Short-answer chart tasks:
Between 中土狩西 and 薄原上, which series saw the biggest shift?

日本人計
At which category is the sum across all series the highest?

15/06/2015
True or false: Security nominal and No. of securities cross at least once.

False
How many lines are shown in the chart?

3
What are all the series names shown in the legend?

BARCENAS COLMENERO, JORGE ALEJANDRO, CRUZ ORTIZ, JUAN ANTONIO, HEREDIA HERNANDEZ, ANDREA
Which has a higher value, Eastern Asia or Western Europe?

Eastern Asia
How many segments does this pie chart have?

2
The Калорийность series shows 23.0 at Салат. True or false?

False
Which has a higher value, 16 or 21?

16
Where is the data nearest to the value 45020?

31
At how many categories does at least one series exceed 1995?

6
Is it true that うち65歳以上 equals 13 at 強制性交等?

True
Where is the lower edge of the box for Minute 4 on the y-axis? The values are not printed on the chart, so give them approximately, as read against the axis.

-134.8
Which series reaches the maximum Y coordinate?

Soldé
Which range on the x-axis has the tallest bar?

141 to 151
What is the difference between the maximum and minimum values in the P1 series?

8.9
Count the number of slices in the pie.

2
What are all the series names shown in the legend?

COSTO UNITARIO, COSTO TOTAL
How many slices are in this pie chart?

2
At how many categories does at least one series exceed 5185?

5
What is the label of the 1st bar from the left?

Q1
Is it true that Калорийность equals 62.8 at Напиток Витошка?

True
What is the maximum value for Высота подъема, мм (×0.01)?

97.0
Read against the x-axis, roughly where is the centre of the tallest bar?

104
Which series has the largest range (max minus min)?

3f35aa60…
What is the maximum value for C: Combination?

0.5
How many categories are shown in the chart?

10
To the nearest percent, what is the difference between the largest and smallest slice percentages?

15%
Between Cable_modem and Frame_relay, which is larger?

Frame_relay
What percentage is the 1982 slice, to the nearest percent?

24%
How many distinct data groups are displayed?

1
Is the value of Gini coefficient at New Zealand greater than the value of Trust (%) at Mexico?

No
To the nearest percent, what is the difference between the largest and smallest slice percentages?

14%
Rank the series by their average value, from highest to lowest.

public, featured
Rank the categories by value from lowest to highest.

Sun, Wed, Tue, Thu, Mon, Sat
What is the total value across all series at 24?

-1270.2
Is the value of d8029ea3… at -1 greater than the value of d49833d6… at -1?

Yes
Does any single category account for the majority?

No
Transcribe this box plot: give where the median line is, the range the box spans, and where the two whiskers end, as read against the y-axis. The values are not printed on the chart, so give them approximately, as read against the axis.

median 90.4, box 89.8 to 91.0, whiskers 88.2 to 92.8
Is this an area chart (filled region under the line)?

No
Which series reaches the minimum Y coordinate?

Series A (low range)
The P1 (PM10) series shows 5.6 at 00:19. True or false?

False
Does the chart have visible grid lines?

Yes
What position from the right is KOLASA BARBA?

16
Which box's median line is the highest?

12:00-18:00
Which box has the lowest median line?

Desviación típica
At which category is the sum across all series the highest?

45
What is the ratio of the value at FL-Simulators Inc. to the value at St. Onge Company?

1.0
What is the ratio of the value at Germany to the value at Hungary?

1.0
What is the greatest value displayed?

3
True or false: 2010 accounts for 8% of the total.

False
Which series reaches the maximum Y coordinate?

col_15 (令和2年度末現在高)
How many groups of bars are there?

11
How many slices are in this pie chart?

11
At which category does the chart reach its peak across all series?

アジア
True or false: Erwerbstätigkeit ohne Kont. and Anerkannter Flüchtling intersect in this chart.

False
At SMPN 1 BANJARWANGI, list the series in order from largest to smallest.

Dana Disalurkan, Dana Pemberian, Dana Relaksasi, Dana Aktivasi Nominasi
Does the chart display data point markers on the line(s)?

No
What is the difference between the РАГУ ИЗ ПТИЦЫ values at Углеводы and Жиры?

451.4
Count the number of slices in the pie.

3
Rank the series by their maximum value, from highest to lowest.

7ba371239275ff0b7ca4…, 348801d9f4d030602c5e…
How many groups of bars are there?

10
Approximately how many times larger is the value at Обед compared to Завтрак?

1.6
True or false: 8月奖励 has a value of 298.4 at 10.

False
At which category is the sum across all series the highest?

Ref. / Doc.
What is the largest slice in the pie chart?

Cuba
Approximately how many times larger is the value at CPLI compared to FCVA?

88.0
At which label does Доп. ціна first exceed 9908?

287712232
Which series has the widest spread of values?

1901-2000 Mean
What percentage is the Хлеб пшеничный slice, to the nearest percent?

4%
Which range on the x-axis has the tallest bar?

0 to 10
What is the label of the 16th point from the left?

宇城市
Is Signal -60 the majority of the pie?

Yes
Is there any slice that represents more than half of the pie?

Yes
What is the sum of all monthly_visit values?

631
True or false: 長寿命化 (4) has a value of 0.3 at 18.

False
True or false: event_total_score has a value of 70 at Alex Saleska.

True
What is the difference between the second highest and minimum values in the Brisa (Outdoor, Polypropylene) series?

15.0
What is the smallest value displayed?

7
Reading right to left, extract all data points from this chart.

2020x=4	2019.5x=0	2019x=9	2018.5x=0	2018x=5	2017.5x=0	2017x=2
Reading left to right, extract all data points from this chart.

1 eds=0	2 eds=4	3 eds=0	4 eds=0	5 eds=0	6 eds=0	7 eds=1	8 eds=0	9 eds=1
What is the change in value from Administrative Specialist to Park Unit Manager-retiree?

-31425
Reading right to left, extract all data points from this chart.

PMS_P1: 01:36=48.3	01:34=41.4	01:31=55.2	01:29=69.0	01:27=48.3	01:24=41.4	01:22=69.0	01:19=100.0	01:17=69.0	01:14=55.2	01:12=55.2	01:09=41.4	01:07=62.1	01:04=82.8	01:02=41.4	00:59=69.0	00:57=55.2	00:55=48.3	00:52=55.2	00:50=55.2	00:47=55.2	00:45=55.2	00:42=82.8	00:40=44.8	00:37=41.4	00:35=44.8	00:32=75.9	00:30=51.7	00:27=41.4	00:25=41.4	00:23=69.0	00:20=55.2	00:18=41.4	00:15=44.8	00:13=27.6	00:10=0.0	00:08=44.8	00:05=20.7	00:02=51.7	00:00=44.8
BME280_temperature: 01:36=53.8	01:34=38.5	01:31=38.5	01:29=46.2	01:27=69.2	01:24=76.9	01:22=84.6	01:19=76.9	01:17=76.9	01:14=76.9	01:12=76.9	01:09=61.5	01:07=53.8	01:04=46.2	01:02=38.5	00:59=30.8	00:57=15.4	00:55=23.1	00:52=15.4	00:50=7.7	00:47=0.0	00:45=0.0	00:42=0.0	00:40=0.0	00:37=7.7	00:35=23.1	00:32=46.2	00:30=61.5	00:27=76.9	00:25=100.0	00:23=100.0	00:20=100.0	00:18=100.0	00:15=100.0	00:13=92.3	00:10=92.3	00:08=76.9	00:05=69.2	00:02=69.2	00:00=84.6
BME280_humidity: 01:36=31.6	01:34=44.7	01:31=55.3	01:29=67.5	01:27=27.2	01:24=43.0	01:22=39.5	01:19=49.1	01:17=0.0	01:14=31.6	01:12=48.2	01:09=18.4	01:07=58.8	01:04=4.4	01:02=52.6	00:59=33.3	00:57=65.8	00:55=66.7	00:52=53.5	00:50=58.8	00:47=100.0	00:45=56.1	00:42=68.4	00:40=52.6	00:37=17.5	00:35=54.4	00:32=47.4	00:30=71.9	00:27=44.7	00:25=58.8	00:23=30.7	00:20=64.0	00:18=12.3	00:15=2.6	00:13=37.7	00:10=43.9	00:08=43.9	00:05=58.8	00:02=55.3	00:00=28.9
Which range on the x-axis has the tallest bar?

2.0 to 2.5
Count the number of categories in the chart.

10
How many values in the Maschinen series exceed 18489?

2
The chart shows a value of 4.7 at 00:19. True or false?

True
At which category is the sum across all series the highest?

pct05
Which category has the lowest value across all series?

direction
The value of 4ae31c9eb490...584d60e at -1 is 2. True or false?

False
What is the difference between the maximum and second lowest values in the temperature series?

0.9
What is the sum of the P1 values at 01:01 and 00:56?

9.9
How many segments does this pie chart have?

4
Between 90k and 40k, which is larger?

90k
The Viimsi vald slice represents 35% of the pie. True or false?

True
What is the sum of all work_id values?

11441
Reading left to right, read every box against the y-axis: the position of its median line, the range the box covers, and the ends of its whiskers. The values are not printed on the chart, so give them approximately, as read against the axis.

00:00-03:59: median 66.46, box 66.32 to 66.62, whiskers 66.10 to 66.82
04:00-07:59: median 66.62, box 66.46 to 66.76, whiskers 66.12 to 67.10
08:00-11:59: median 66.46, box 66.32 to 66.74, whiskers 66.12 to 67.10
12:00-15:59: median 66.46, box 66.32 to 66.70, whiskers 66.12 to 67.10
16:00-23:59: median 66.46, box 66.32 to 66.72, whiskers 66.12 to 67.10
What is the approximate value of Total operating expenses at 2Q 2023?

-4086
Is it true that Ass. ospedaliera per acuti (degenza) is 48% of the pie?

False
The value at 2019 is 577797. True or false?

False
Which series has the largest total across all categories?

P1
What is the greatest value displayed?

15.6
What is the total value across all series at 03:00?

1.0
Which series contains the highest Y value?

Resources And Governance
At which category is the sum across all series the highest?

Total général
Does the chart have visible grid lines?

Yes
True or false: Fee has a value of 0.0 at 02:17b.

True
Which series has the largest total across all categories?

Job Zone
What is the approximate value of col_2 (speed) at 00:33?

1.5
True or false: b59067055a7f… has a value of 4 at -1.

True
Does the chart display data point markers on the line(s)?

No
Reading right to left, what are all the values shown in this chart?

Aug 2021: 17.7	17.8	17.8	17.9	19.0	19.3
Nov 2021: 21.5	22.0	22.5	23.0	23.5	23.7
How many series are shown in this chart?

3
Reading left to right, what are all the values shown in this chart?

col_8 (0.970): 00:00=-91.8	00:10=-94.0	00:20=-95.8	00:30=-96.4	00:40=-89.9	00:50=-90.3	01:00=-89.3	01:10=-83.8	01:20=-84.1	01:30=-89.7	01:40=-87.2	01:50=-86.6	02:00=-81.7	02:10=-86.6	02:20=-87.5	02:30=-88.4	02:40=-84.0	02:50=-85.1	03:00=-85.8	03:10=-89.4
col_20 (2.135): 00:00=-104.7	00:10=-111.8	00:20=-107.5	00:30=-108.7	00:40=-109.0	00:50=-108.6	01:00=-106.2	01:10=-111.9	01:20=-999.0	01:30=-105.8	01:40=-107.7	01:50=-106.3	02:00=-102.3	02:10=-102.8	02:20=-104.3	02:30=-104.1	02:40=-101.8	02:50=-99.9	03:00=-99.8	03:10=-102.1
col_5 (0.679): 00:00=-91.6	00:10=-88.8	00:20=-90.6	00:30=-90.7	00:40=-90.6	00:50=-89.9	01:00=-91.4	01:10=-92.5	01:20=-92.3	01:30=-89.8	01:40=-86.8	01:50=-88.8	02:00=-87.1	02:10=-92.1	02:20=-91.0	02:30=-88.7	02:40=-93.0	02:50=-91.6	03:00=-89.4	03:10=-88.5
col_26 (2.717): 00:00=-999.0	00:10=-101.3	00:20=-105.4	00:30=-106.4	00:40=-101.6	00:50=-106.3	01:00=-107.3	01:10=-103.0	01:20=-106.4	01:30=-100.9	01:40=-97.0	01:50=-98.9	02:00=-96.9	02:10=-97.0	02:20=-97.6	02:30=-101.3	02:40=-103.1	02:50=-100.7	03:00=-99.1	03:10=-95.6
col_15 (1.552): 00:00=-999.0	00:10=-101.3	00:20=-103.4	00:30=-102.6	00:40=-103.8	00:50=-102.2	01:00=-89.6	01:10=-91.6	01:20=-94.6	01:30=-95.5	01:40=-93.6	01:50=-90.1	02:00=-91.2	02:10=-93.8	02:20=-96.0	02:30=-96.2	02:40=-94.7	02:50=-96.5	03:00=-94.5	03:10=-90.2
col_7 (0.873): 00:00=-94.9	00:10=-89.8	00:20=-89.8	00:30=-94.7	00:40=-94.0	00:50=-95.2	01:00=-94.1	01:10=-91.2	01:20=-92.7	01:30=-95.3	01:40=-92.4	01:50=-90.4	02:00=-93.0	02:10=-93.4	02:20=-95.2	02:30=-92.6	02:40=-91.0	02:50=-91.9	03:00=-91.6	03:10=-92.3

*What is expected*: Copy out the lines from the very beginning through the line containing "At how many categories does at least one series exceed 5185?", inclusive.

*Answer to this task*:
Between 中土狩西 and 薄原上, which series saw the biggest shift?

日本人計
At which category is the sum across all series the highest?

15/06/2015
True or false: Security nominal and No. of securities cross at least once.

False
How many lines are shown in the chart?

3
What are all the series names shown in the legend?

BARCENAS COLMENERO, JORGE ALEJANDRO, CRUZ ORTIZ, JUAN ANTONIO, HEREDIA HERNANDEZ, ANDREA
Which has a higher value, Eastern Asia or Western Europe?

Eastern Asia
How many segments does this pie chart have?

2
The Калорийность series shows 23.0 at Салат. True or false?

False
Which has a higher value, 16 or 21?

16
Where is the data nearest to the value 45020?

31
At how many categories does at least one series exceed 1995?

6
Is it true that うち65歳以上 equals 13 at 強制性交等?

True
Where is the lower edge of the box for Minute 4 on the y-axis? The values are not printed on the chart, so give them approximately, as read against the axis.

-134.8
Which series reaches the maximum Y coordinate?

Soldé
Which range on the x-axis has the tallest bar?

141 to 151
What is the difference between the maximum and minimum values in the P1 series?

8.9
Count the number of slices in the pie.

2
What are all the series names shown in the legend?

COSTO UNITARIO, COSTO TOTAL
How many slices are in this pie chart?

2
At how many categories does at least one series exceed 5185?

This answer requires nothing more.